Problem details. Copy all records precisely, apart from the pictures.

The input.
══════════

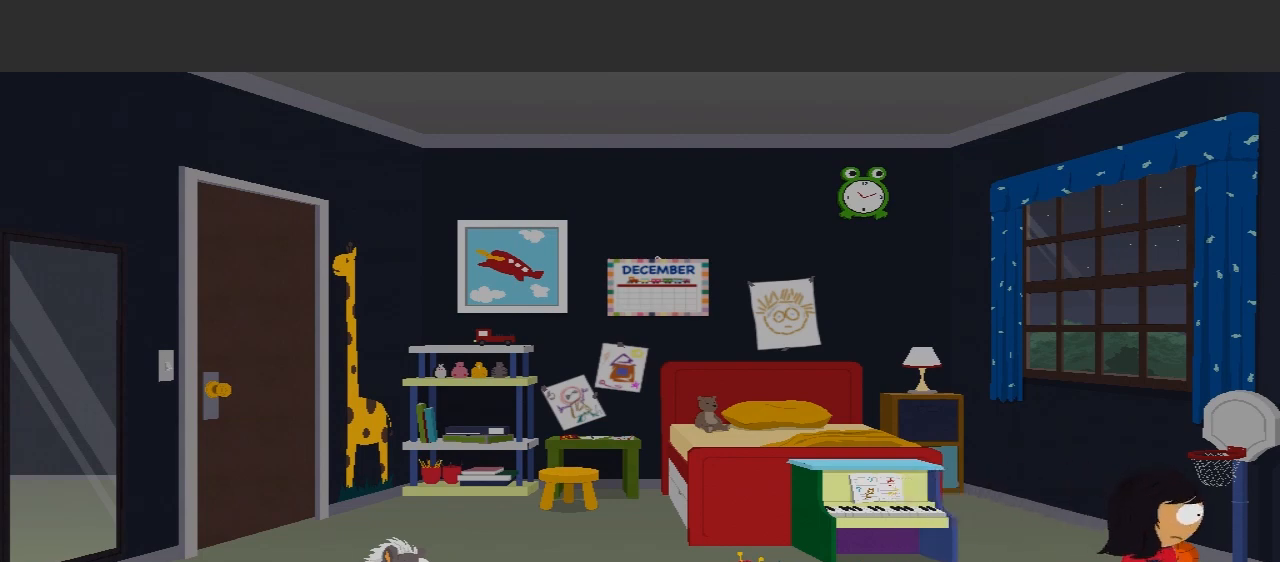
{"buttons": ["X"], "left_stick": "center", "right_stick": "center", "events": [[400, "X", "down"]]}
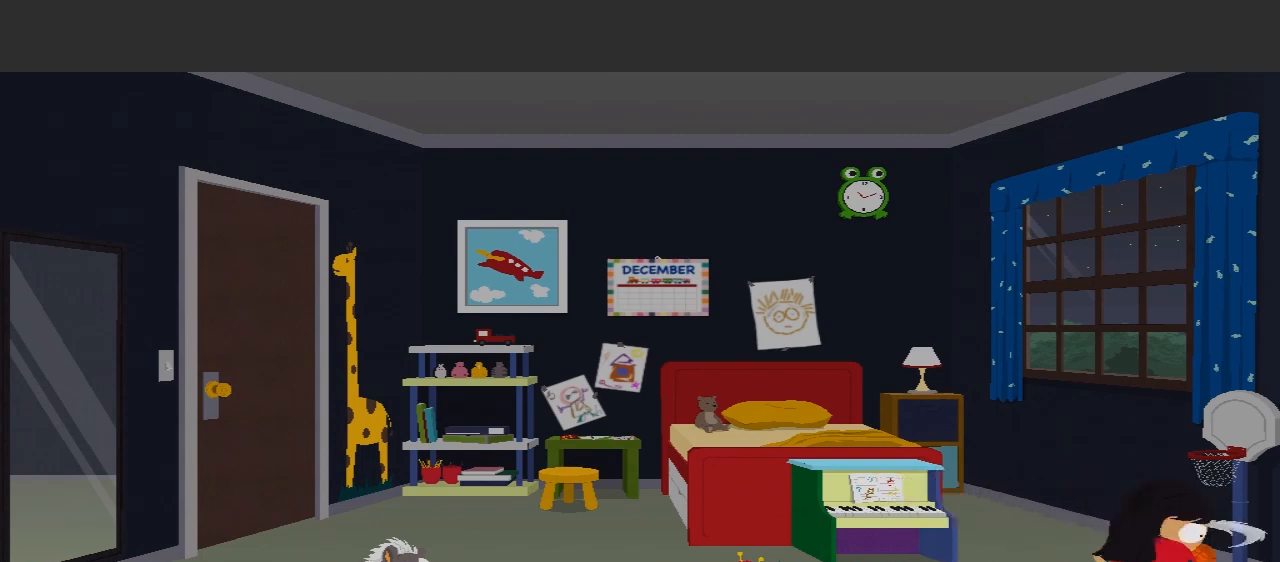
{"buttons": [], "left_stick": "center", "right_stick": "center", "events": [[100, "X", "up"]]}
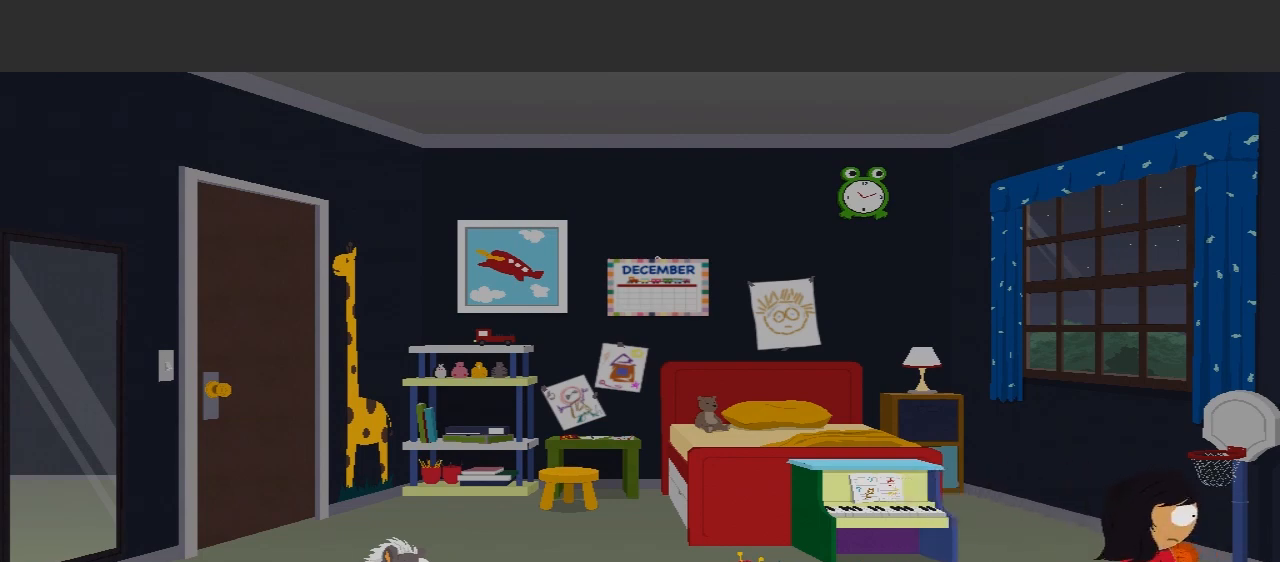
{"buttons": [], "left_stick": "center", "right_stick": "center", "events": []}
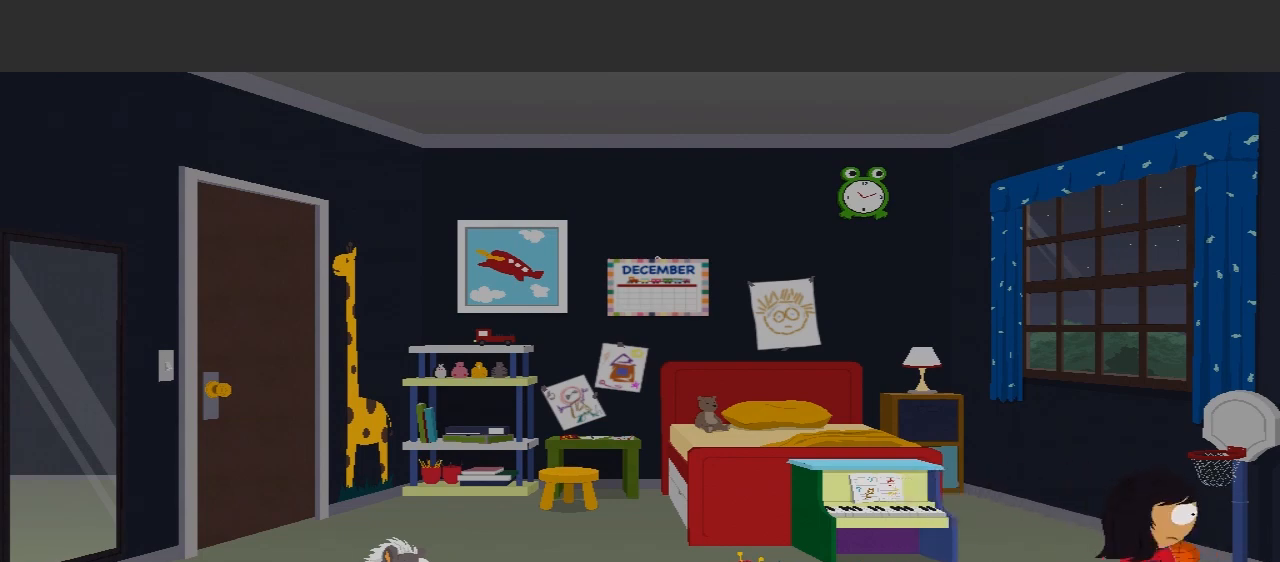
{"buttons": [], "left_stick": "up", "right_stick": "center", "events": [[100, "left_stick", "up-left"], [400, "left_stick", "up"]]}
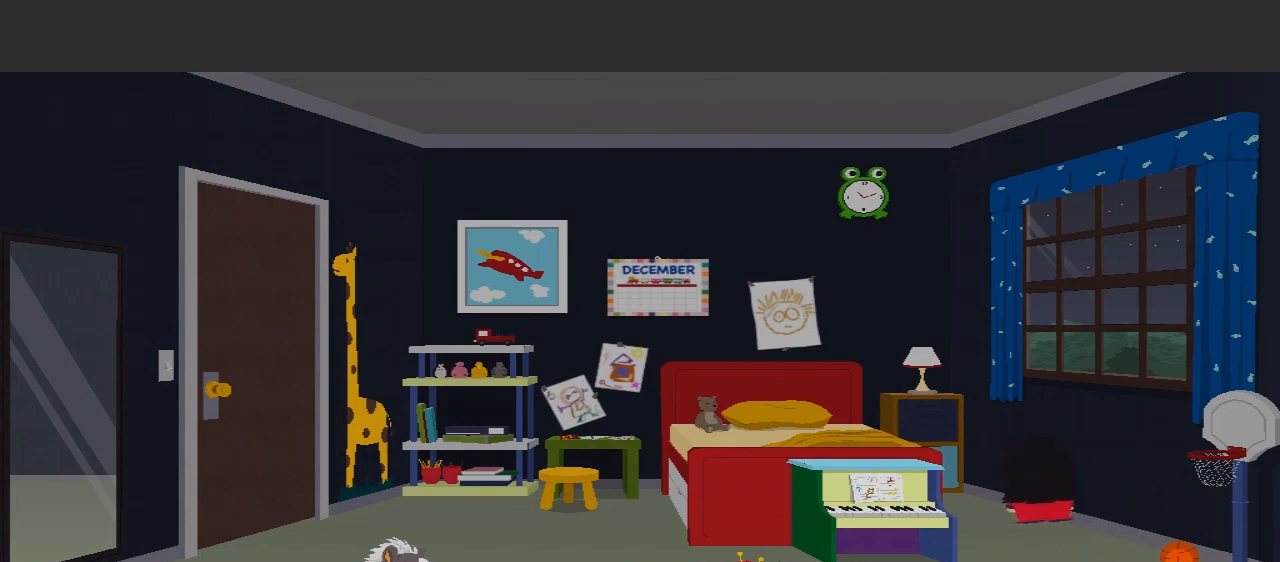
{"buttons": [], "left_stick": "up-left", "right_stick": "center", "events": [[367, "left_stick", "up-left"]]}
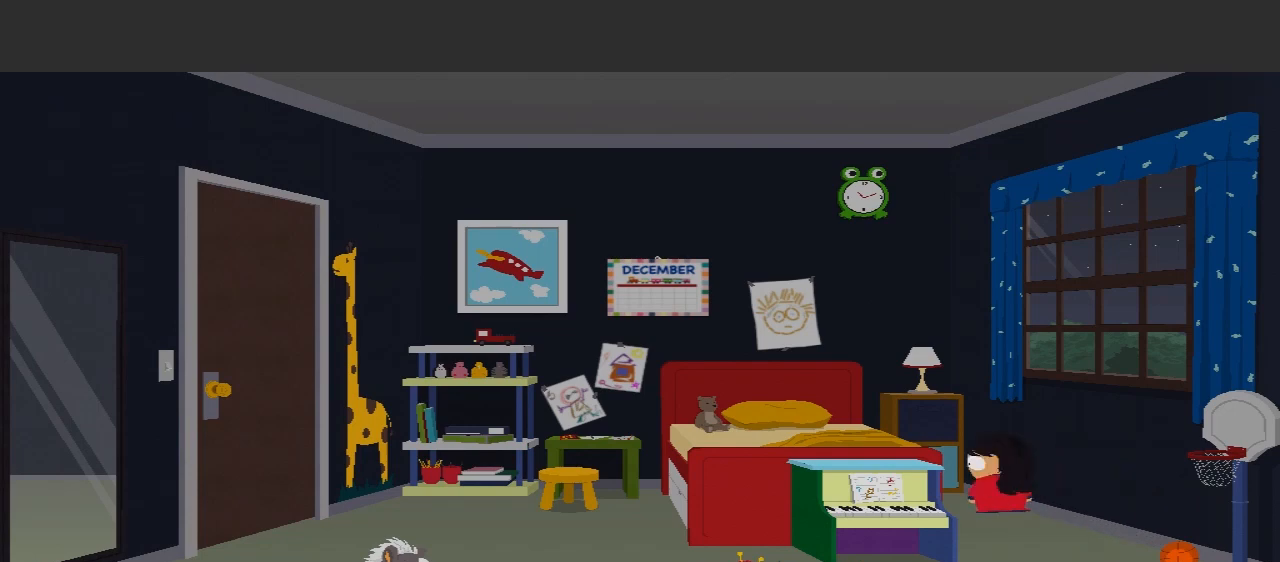
{"buttons": [], "left_stick": "up-left", "right_stick": "center", "events": [[167, "left_stick", "left"], [267, "left_stick", "up-left"]]}
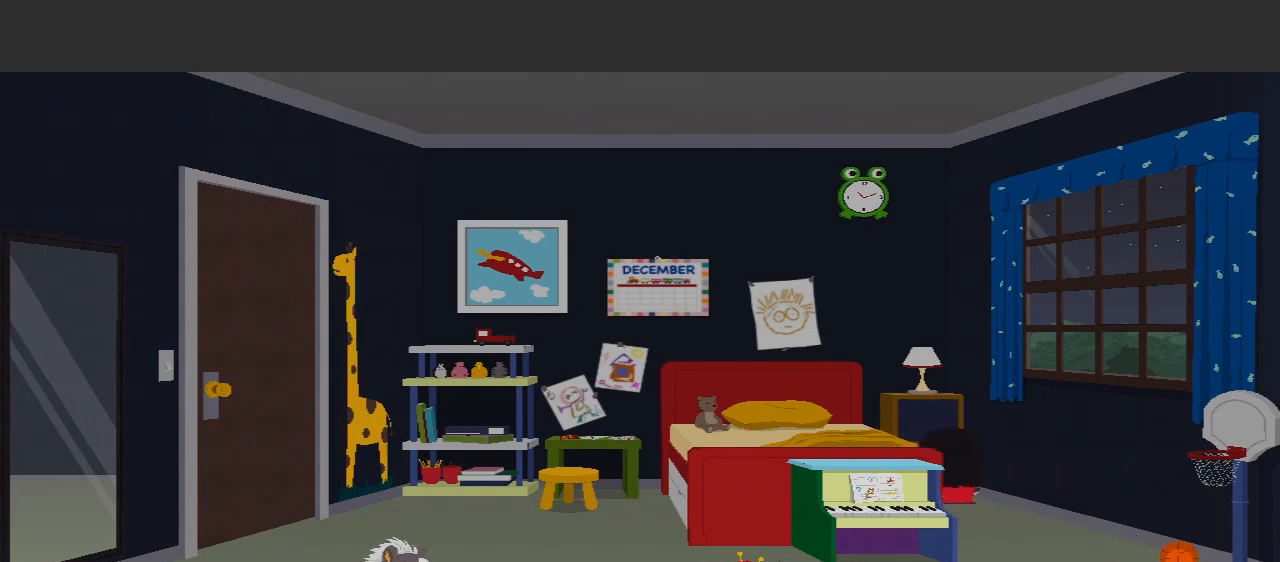
{"buttons": [], "left_stick": "down", "right_stick": "center", "events": [[433, "left_stick", "down"]]}
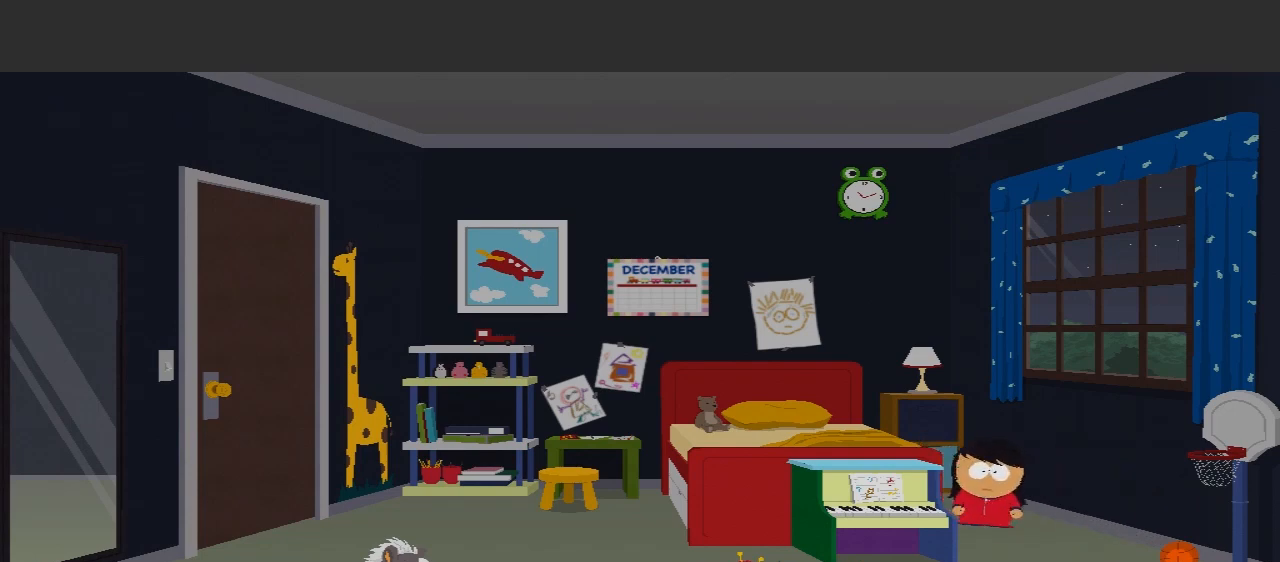
{"buttons": [], "left_stick": "down", "right_stick": "center", "events": []}
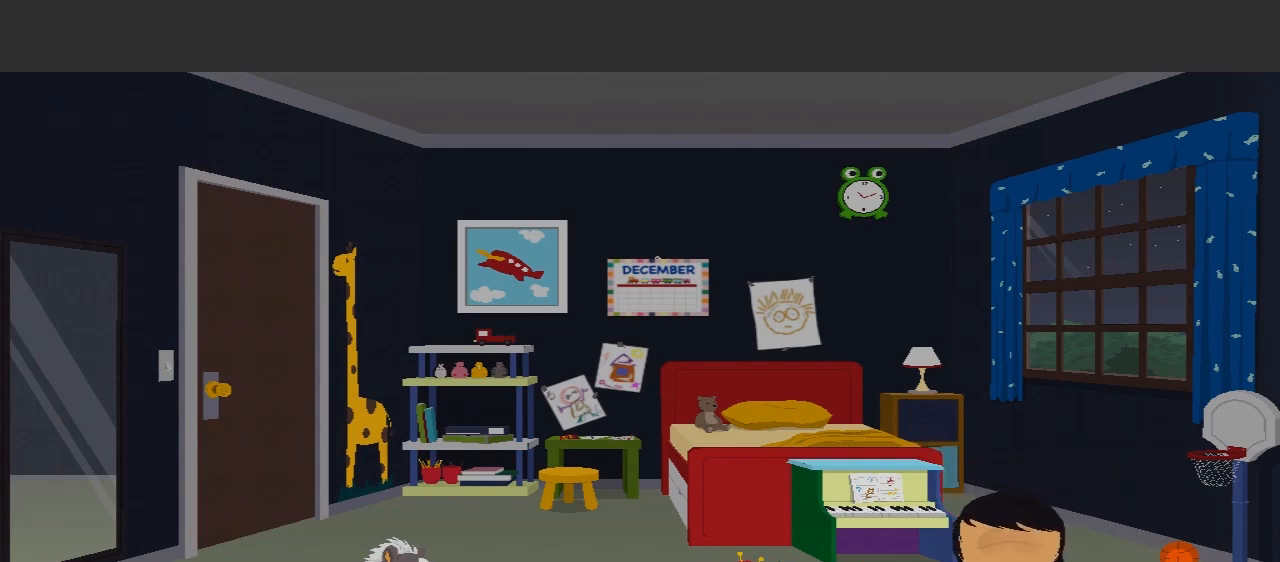
{"buttons": [], "left_stick": "center", "right_stick": "center", "events": [[100, "left_stick", "down-left"], [133, "R1", "down"], [200, "R1", "up"], [300, "left_stick", "center"]]}
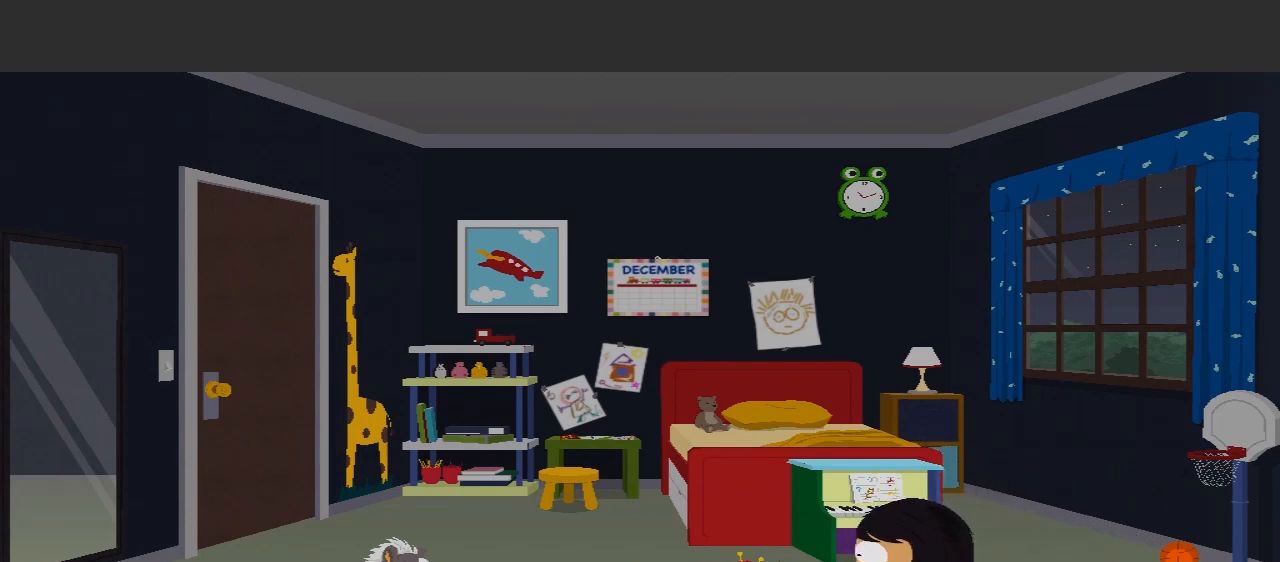
{"buttons": ["R1"], "left_stick": "center", "right_stick": "center", "events": [[467, "R1", "down"]]}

══════════

Solved exercise.
{"buttons": ["X"], "left_stick": "center", "right_stick": "center", "events": [[400, "X", "down"]]}
{"buttons": [], "left_stick": "center", "right_stick": "center", "events": [[100, "X", "up"]]}
{"buttons": [], "left_stick": "center", "right_stick": "center", "events": []}
{"buttons": [], "left_stick": "up", "right_stick": "center", "events": [[100, "left_stick", "up-left"], [400, "left_stick", "up"]]}
{"buttons": [], "left_stick": "up-left", "right_stick": "center", "events": [[367, "left_stick", "up-left"]]}
{"buttons": [], "left_stick": "up-left", "right_stick": "center", "events": [[167, "left_stick", "left"], [267, "left_stick", "up-left"]]}
{"buttons": [], "left_stick": "down", "right_stick": "center", "events": [[433, "left_stick", "down"]]}
{"buttons": [], "left_stick": "down", "right_stick": "center", "events": []}
{"buttons": [], "left_stick": "center", "right_stick": "center", "events": [[100, "left_stick", "down-left"], [133, "R1", "down"], [200, "R1", "up"], [300, "left_stick", "center"]]}
{"buttons": ["R1"], "left_stick": "center", "right_stick": "center", "events": [[467, "R1", "down"]]}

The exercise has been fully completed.